◆ Text block
= = = = = = =
Then, in verse 5, John describes a particular man. One who was there had been an invalid for thirty-eight years. Thirty-eight years! Craig Keener opens up the reality that “the man had been sick there longer than many people in antiquity lived.”[ii] Later the man himself described his situation: I have no one to help me into the pool when the water is stirred.” (v. 7) Oh, how this man needed healing!

And Jesus saw him. In verse 6a John wrote: When Jesus saw him lying there and learned that he had been in this condition for a long time . . .” Imagine with me Jesus, the Healer, walking into an area where many were demonstrably in need of healing. What must that have been like for his great and loving heart? Let’s go back to one of our categories of healing. Had not God sustained all of these people in their conditions—rich or poor, mobile or immobile, believers or unbelievers? They were at least well enough to get to a place where they thought they might have the opportunity to be healed. When Jesus sees us, he sees us all the way through. He sees every need—physical, psychological and spiritual. And he wants our engagement in the process.

John 5:6-9a
When Jesus saw him lying there and learned that he had been in this condition for a long time, he asked him, “Do you want to get well?”

“Sir,” the invalid replied, “I have no one to help me into the pool when the water is stirred. While I am trying to get in, someone else goes down ahead of me.”

Then Jesus said to him, “Get up! Pick up your mat and walk.” At once the man was cured; he picked up his mat and walked.

In three straightforward commands, Jesus refutes superstition and demonstrates his power over brokenness, illness, time and place. He did not need the water. He did not need that precise location. He did not need an angel. He did not need assistance or permission! His word alone heals. His power alone heals. His presence alone heals! His grace, indeed, is sufficient!

What appears to be a ridiculous question asked by Jesus to a man, who had struggled to even get near this “magic” water, may have been more of a device for engagement. Jesus had stood back watching, had learned about his case, and then approached him. Do you want this? This was a simple question that was hungering for an honest answer. The man’s own assessment of his resources was narrow and small. He thought that he just needed someone to help him get up and that he just had to be faster. He was still focused on his present, small reality and limited resources. But One stood by who was all resource and all power!

Three commands required three responses. The man got up. He picked up his mat. The man walked. This is the hard evidence of immediate healing, one of the three types of healing. This is one of those glorious, spine-tingling, wave-the-hanky-in-the-air moments! We could stop right here. But what is it like to live healed? How do habits and patterns have to change? What adjustments will need to take place in the community, the family, and life? How about the religious community’s response to these kinds of things?
= = = = = = =
Extracted records
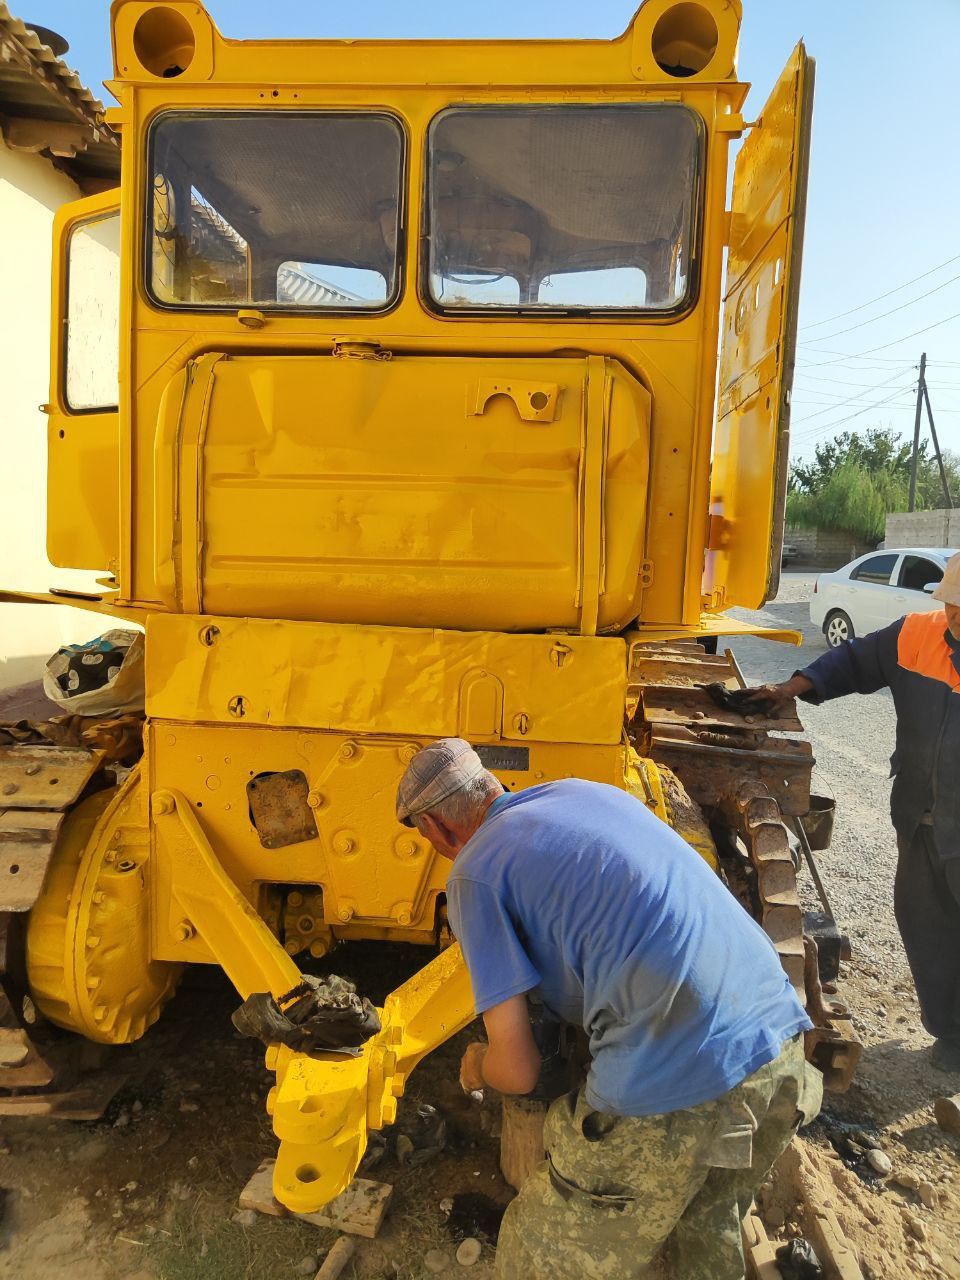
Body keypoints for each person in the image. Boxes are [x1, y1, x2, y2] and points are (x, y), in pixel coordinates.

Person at [395, 739, 823, 1280]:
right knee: (705, 1222)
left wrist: (478, 1063)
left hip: (676, 1083)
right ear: (490, 783)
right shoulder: (583, 793)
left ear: (434, 827)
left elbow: (519, 1071)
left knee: (534, 1255)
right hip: (778, 1049)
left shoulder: (475, 872)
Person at [745, 550, 960, 1074]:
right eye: (952, 605)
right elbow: (857, 660)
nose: (954, 617)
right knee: (924, 924)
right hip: (919, 818)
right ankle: (951, 1034)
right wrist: (793, 686)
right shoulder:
= = = = = = =
◆ Your tasks
[1] Answer these questions using the John 5 passage:
(a) For how many years had the man been an invalid?
(b) What question did Jesus ask him?
(c) What three responses did the man make to Jesus's commands?
[2] Retype the stretch of the John 5 passage from "Then Jesus said" through "indeed, is sufficient!".

◆ Answers
[1]
(a) Thirty-eight years.
(b) "Do you want to get well?"
(c) He got up, picked up his mat, and walked.

[2]
Then Jesus said to him, “Get up! Pick up your mat and walk.” At once the man was cured; he picked up his mat and walked.

In three straightforward commands, Jesus refutes superstition and demonstrates his power over brokenness, illness, time and place. He did not need the water. He did not need that precise location. He did not need an angel. He did not need assistance or permission! His word alone heals. His power alone heals. His presence alone heals! His grace, indeed, is sufficient!